* **Job A**: In the stress testing passage, substitute "Stress Testing Policy" for "Stress Testing Framework" and write out the text from "Additionally, the Clearing" to "responsibilities.".

Additionally, the Clearing Agencies are separately proposing to revise 
the Stress Testing Framework to clarify that certain responsibilities 
of the Data and Portfolio Analytics group (``DPA'') require input from 
other groups within the Quantitative Risk Management team (``QRM'') of 
the GCRO by replacing ``DPA'' with ``QRM'' in the descriptions of these 
responsibilities.
    Finally, the Clearing Agencies are proposing to update the 
descriptions of reverse stress testing analyses within the Stress 
Testing Framework to reflect the current practice of performing these 
analyses for each of the Clearing Agencies.\14\ Reverse stress testing

[[Page 53927]]

analyses are performed on at least a semi-annual basis and provide 
another means for testing the sufficiency of the Clearing Agencies' 
respective prefunded financial resources, in addition to the stress 
testing that is performed by the Clearing Agencies pursuant to the 
requirements of Rule 17Ad-22(e)(4) under the Act.\15\ The Stress 
Testing Framework currently states that the reverse stress testing 
analyses are performed for FICC and NSCC. Since the implementation of 
the Stress Testing Framework, the Clearing Agencies have expanded these 
analyses to cover DTC as well. Therefore, the Clearing Agencies are 
proposing to update the Stress Testing Framework to reflect the current 
practice of performing reverse stress testing analyses for each of the 
Clearing Agencies.

* **Records shown**:

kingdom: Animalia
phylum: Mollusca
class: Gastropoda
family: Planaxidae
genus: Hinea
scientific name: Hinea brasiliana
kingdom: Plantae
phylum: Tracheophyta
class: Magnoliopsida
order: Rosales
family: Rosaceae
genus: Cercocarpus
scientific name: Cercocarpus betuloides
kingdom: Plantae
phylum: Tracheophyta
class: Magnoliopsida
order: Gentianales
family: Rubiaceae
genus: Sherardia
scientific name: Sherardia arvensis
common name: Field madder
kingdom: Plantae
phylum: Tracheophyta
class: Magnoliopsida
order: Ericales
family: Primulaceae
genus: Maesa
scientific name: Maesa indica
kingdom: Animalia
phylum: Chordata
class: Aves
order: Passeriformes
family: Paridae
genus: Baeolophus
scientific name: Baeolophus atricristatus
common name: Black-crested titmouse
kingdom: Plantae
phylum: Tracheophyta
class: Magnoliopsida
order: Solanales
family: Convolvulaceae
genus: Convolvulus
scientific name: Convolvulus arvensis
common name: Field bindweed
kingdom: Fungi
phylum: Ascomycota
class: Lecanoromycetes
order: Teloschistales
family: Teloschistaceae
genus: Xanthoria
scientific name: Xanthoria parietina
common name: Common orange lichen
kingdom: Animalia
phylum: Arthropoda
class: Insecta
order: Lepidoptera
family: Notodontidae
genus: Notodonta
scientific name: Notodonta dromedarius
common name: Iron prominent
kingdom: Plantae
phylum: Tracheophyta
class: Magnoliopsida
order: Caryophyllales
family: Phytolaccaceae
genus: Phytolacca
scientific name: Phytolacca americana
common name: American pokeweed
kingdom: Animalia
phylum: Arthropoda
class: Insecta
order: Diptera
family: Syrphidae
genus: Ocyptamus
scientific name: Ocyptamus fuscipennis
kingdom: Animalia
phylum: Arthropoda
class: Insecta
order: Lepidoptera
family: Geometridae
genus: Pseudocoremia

* **Job B**: Reproduce the rows word for word, from the line with "common name: Black-crested titmouse" to the line with "class: Lecanoromycetes".

* **Correct response A**:
Additionally, the Clearing Agencies are separately proposing to revise 
the Stress Testing Policy to clarify that certain responsibilities 
of the Data and Portfolio Analytics group (``DPA'') require input from 
other groups within the Quantitative Risk Management team (``QRM'') of 
the GCRO by replacing ``DPA'' with ``QRM'' in the descriptions of these 
responsibilities.

* **Correct response B**:
common name: Black-crested titmouse
kingdom: Plantae
phylum: Tracheophyta
class: Magnoliopsida
order: Solanales
family: Convolvulaceae
genus: Convolvulus
scientific name: Convolvulus arvensis
common name: Field bindweed
kingdom: Fungi
phylum: Ascomycota
class: Lecanoromycetes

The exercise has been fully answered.